# What is expected
Keep the pictures out, please, and set down every record exactly.

Material for this exercise Block Start

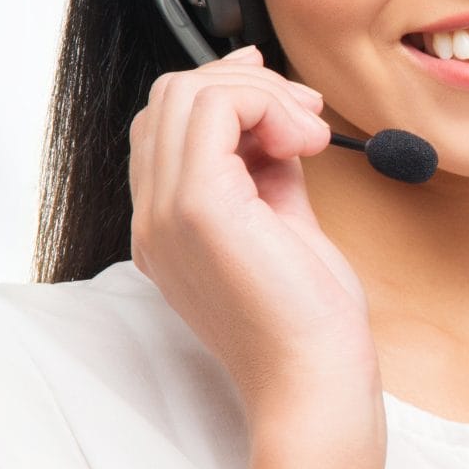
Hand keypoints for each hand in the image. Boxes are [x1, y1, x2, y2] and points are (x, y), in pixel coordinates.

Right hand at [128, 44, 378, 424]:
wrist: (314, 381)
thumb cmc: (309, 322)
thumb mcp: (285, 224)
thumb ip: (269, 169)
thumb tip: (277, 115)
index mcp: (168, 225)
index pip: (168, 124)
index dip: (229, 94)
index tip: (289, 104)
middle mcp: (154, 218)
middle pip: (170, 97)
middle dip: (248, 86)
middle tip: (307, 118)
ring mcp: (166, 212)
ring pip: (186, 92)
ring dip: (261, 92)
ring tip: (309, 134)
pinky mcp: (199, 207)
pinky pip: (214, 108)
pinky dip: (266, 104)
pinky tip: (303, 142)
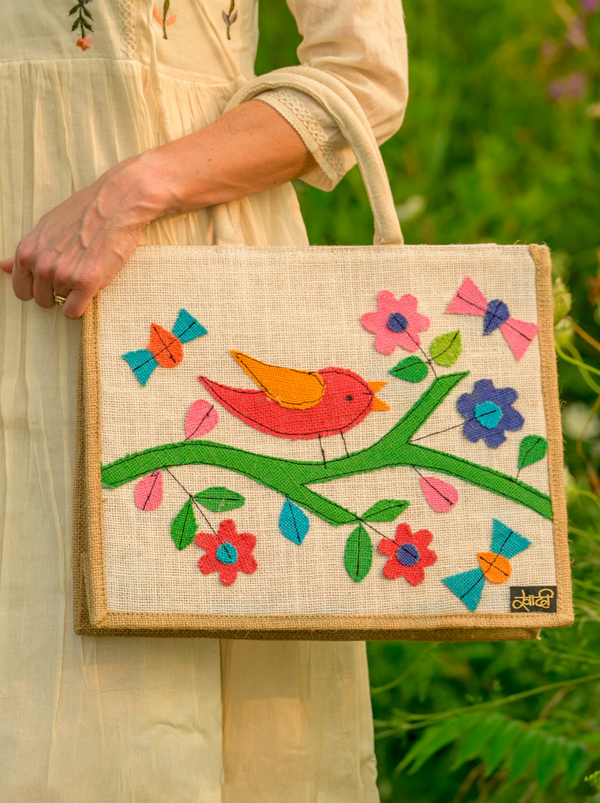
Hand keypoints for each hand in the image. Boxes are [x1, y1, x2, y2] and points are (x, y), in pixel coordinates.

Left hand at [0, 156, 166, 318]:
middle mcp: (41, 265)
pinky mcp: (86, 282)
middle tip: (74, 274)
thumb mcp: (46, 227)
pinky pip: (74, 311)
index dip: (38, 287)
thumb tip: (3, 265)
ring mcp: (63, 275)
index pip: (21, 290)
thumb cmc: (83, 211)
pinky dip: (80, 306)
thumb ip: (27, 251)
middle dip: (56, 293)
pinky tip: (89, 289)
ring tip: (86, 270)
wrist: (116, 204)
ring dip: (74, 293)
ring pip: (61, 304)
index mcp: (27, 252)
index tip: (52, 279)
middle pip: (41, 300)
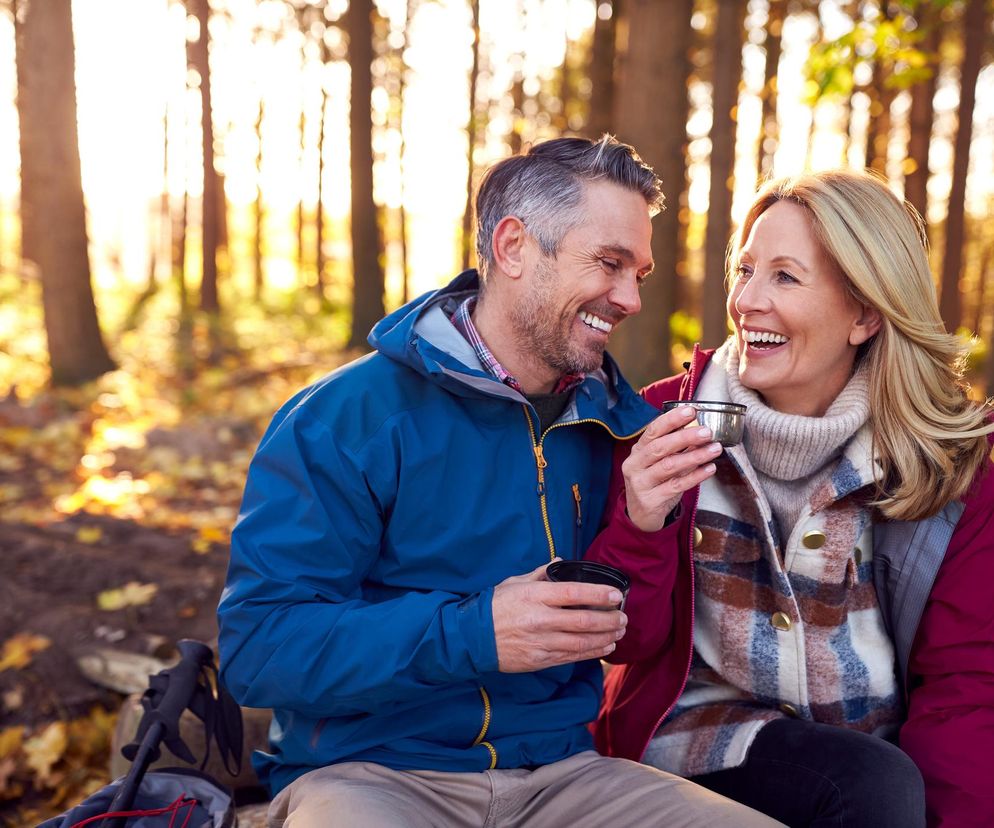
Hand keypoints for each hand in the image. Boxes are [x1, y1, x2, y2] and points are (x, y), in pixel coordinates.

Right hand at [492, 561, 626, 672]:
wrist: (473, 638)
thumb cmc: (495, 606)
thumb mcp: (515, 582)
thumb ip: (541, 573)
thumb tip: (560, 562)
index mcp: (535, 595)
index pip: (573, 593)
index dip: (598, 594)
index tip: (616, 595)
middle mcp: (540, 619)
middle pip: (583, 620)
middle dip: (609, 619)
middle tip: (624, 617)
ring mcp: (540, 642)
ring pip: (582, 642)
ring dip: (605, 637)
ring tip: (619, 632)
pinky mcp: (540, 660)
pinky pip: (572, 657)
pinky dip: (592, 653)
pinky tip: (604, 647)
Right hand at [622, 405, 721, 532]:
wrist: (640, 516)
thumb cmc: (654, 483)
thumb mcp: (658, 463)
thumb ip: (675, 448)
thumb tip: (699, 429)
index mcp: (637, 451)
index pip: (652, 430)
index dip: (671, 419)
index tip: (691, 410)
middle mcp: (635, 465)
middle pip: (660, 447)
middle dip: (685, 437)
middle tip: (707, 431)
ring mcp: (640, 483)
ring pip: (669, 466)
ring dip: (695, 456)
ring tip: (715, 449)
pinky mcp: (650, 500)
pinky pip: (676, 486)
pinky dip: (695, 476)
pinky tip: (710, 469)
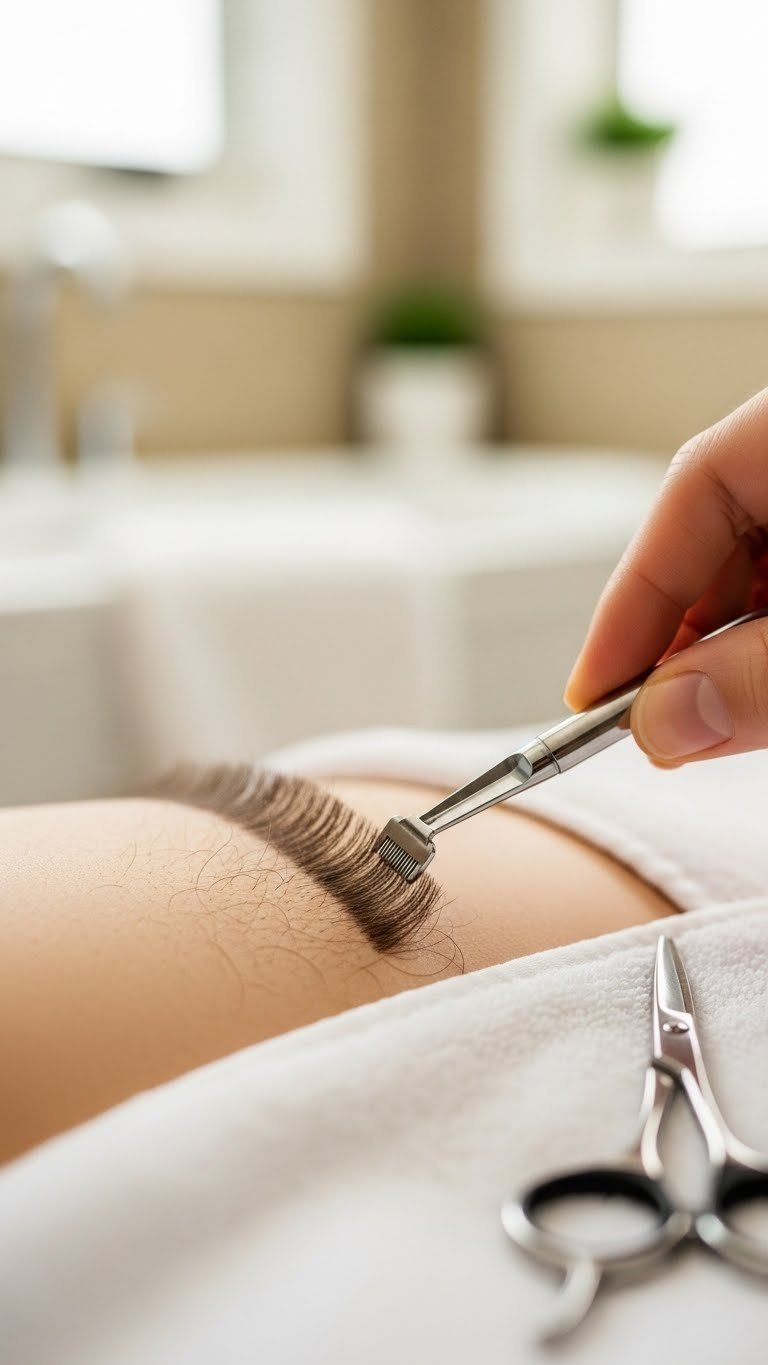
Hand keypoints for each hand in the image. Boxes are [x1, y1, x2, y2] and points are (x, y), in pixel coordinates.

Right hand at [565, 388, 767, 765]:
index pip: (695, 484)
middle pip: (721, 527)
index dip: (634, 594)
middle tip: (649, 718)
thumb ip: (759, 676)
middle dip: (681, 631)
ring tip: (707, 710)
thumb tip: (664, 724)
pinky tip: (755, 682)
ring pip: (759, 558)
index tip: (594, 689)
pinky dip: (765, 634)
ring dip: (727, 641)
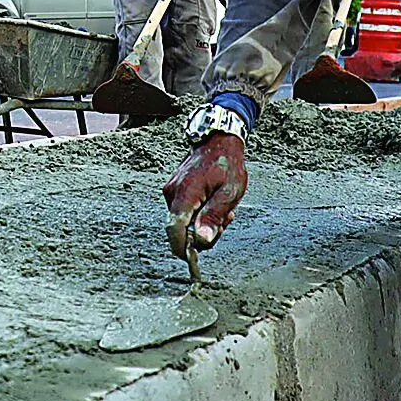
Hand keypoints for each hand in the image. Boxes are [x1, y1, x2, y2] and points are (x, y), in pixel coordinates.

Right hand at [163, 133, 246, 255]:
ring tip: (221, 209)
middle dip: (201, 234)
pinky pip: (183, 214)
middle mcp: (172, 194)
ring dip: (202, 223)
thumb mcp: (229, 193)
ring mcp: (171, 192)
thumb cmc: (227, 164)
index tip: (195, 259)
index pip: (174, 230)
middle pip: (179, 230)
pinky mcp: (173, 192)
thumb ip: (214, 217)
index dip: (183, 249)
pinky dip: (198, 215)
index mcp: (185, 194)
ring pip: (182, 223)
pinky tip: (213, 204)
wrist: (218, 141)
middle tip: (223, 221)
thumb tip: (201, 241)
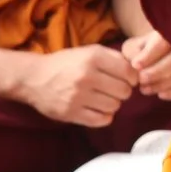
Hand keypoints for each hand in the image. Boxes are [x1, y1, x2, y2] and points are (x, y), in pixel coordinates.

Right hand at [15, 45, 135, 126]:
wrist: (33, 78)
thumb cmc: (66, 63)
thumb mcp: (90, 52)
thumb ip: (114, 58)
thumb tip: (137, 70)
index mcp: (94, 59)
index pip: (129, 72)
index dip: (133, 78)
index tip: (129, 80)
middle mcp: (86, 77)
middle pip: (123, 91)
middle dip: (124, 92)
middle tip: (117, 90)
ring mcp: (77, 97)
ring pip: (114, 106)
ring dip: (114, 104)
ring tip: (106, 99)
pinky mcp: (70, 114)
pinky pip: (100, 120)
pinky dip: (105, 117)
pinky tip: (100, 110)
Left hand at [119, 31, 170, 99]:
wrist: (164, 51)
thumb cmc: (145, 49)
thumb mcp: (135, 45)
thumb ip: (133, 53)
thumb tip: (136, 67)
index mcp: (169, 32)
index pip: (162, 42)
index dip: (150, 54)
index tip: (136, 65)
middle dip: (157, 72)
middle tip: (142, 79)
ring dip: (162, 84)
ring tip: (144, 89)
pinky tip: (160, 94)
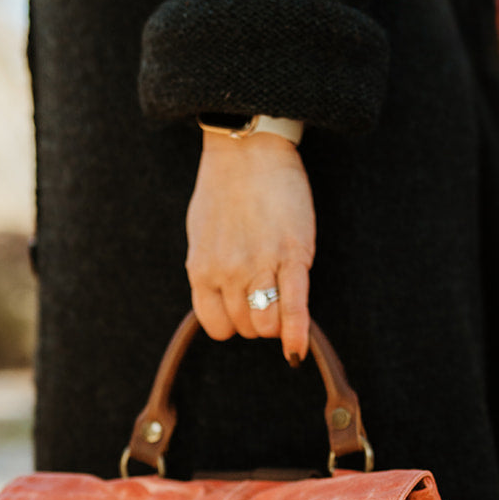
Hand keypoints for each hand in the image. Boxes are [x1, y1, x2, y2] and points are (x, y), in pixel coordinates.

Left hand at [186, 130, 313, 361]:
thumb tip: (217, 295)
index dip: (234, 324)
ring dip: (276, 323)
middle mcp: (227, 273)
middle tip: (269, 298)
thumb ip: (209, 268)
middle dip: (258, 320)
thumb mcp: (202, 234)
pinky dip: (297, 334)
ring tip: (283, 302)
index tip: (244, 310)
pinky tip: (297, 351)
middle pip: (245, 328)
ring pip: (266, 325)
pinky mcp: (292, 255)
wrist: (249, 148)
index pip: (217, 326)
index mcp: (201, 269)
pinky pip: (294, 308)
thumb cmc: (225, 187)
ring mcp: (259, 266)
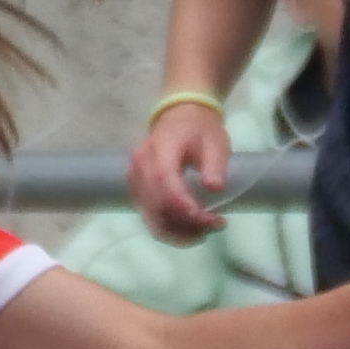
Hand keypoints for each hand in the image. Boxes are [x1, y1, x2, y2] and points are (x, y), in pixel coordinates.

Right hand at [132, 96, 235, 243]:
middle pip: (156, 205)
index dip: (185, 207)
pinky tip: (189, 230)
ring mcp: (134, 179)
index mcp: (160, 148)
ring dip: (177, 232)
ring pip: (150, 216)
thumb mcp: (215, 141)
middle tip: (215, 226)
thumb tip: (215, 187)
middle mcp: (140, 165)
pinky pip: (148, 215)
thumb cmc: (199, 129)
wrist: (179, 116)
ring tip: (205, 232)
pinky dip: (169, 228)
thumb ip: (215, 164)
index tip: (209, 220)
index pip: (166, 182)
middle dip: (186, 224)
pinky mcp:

Material for this exercise Block End

# Response box
Hand keypoints for each hand in the image. Boxes are [x1, y1, x2, y2] and points are (x, y), in pixel coordinates.

Right hand at [128, 44, 378, 424]:
wrist: (314, 381)
thumb cmc: (309, 322)
thumb mcp: (285, 224)
thumb ip: (269, 169)
thumb tip: (277, 115)
index mcp: (168, 225)
index pip: (168, 124)
index dip: (229, 94)
index tip: (289, 104)
middle mcp: (154, 218)
middle pip: (170, 97)
middle dip: (248, 86)
middle tip: (307, 118)
ring mcp: (166, 212)
ring pip: (186, 92)
ring dip: (261, 92)
ring tip: (309, 134)
pinky mcp: (199, 207)
pinky pip: (214, 108)
pinky dip: (266, 104)
pinky tip: (303, 142)
Hand keypoints for each hand in the image. Boxes are [x1, y1, x2, y2] and points are (x, y), in pixel coordinates.

Left hand at [0, 156, 166, 318]:
middle mcp: (41, 265)
pinky mcp: (86, 282)
middle tip: (74, 274)
thumb mcp: (46, 227)
pinky pip: (74, 311)
index dip: (38, 287)
thumb tip: (3, 265)
ring mcp: (63, 275)
index pip: (21, 290)
thumb cmc: (83, 211)
pinky dip: (80, 306)
thumb ip: (27, 251)
middle dip: (56, 293)
pinky tip: (89, 289)
ring tip: (86, 270)
wrist: (116, 204)
ring dip: (74, 293)
ring pip: (61, 304)
index mcp: (27, 252)
index tip: (52, 279)
middle pip: (41, 300)
Hand keypoints for each hand in the image. Boxes are [x1, y1, x2, y2] and points are (x, y), in pixel coordinates.

Right hand at [492, 561, 626, 672]:
wrist: (473, 638)
thumb cmc: (495, 606)
thumb mcp: (515, 582)
thumb ip: (541, 573)
thumb tip: (560, 562)
index mcp: (535, 595)
index pip: (573, 593)
index dip: (598, 594)
index tip: (616, 595)
middle mcp: (540, 619)
middle pip: (583, 620)
middle dip: (609, 619)
middle tip: (624, 617)
ring mcp: (540, 642)
ring pip: (582, 642)
ring dip: (605, 637)
ring tip: (619, 632)
pinky mcp: (540, 660)
pinky pip: (572, 657)
pinky dip: (592, 653)
pinky tip: (604, 647)
Right hand at [622, 405, 721, 532]:
wrist: (640, 516)
thumb cmc: (654, 483)
thumb mcp: (658, 463)
thumb ip: (675, 448)
thumb tip: (699, 429)
index mcp: (637, 451)
index pip: (652, 430)
index dip: (671, 419)
index tip: (691, 410)
middle mcp: (635, 465)
middle pip: (660, 447)
middle dip: (685, 437)
middle tip: (707, 431)
ring mcp: (640, 483)
ring pip: (669, 466)
ring dip: (695, 456)
ring tip: (715, 449)
pinky mcp: (650, 500)
pinky pip: (676, 486)
pinky dip: (695, 476)
pinky tip: (710, 469)
Hand keypoints for each hand in the image. Boxes are [x1, y1, x2, y2] and points are (x, y), in pixel coordinates.

Right hand at [565, 388, 767, 765]:
index pip: (695, 484)
middle pip: (721, 527)
index dip: (634, 594)
middle tip: (649, 718)
thumb ip: (759, 676)
middle dip: (681, 631)
ring tip: (707, 710)
thumb tip: (664, 724)
pinky tip: (755, 682)
ring pip: (759, 558)
index tip: (594, 689)
pinky dip: (765, 634)
ring dip: (727, 641)
Hand keypoints for each hand in the image. Boxes are [x1, y1, x2, y2] and points are (x, y), in pixel coordinates.

Right hand at [163, 133, 246, 255]:
ring tip: (221, 209)
middle dip: (201, 234)
pinky pip: (183, 214)
middle mcp: (172, 194)
ring dip: (202, 223)
thumb mcp: (229, 193)
ring mcp: (171, 192)
thumb cmc: (227, 164)
index tip: (195, 259)
index pip: (174, 230)
middle pip: (179, 230)
pinky mcp: (173, 192)
thumb ip: (214, 217)
index dip: (183, 249)
pinky dip: (198, 215)
index mcp: (185, 194)
ring pip: (182, 223)
pinky tip: (213, 204)
wrist: (218, 141)
middle tip: (223, 221)
thumb tip: (201, 241)
Hand keypoints for each hand in the image. Boxes are [x1, y1, x2, y2] and points are (x, y), in pixel coordinates.

Right hand at [15, 45, 135, 126]:
wrist: (33, 78)
thumb cmc: (66, 63)
thumb mcp: (90, 52)
thumb ip: (114, 58)
thumb tip: (137, 70)
index mcp: (94, 59)
index pip: (129, 72)
index dip: (133, 78)
index tip: (129, 80)
middle mcp: (86, 77)
middle pip: (123, 91)
middle dip: (124, 92)
middle tip: (117, 90)
ring mcp: (77, 97)
ring pip: (114, 106)
ring dip: (114, 104)
ring tip: (106, 99)
pinky mcp: (70, 114)
pinky pip: (100, 120)
pinky dip: (105, 117)
pinky tip: (100, 110)
Left hand at [119, 31, 170, 99]:
wrist: (164, 51)
thumb cmc: (145, 49)
thumb mcp: (135, 45)
thumb ip: (133, 53)
thumb tip: (136, 67)
index mcp: (169, 32)
index pip: (162, 42)
index dip: (150, 54)
index tip: (136, 65)
middle dip: (157, 72)
middle tip: (142, 79)
ring dip: (162, 84)
ring tip: (144, 89)
pinky tip: (160, 94)
Hand keypoints for each hand in the image. Boxes are [x1, y1, x2, y2] and points are (x, y), in pixel coordinates.

Left hand at [186, 130, 313, 361]:
thumb tip: (217, 295)
index dip: (234, 324)
ring dip: (276, 323)
middle mcp: (227, 273)
middle tip: (269, 298)
thumb ip: (209, 268)
middle dip: (258, 320)
thumb mcp: (202, 234)
pinky dip: (297, 334)
ring tip: (283, 302)
index tip: (244, 310)
pinky tip: (297, 351)
middle pip: (245, 328)
ring pip: (266, 325)
pinky mcp: (292, 255)
wrist: (249, 148)
index pip: (217, 326)
index mcp: (201, 269)
pinky pip: (294, 308)
thumb cmc: (225, 187)
ring mcp: (259, 266)
Hand keypoints for each hand in the image. Boxes are [x1, y1, x2, y2] and points are (x, y), in pixel coordinates.

Right hand at [132, 96, 235, 243]:
middle pip: (156, 205)
index dip: (185, 207)
pinky tip: (189, 230)
ring mcp: (134, 179)
index mcp: (160, 148)
ring dip: (177, 232)
ring pip: (150, 216)
thumb mcp: (215, 141)
middle tip: (215, 226)
thumb tip: (215, 187)
middle mcp: (140, 165)
pinky pip: (148, 215)
thumb cmc: (199, 129)
wrist: (179, 116)
ring tip: (205, 232)
pinky dip: (169, 228)
thumb ip: (215, 164)
index tip: (209, 220)
index pip: (166, 182)
middle dip: (186, 224)
pinky mcp:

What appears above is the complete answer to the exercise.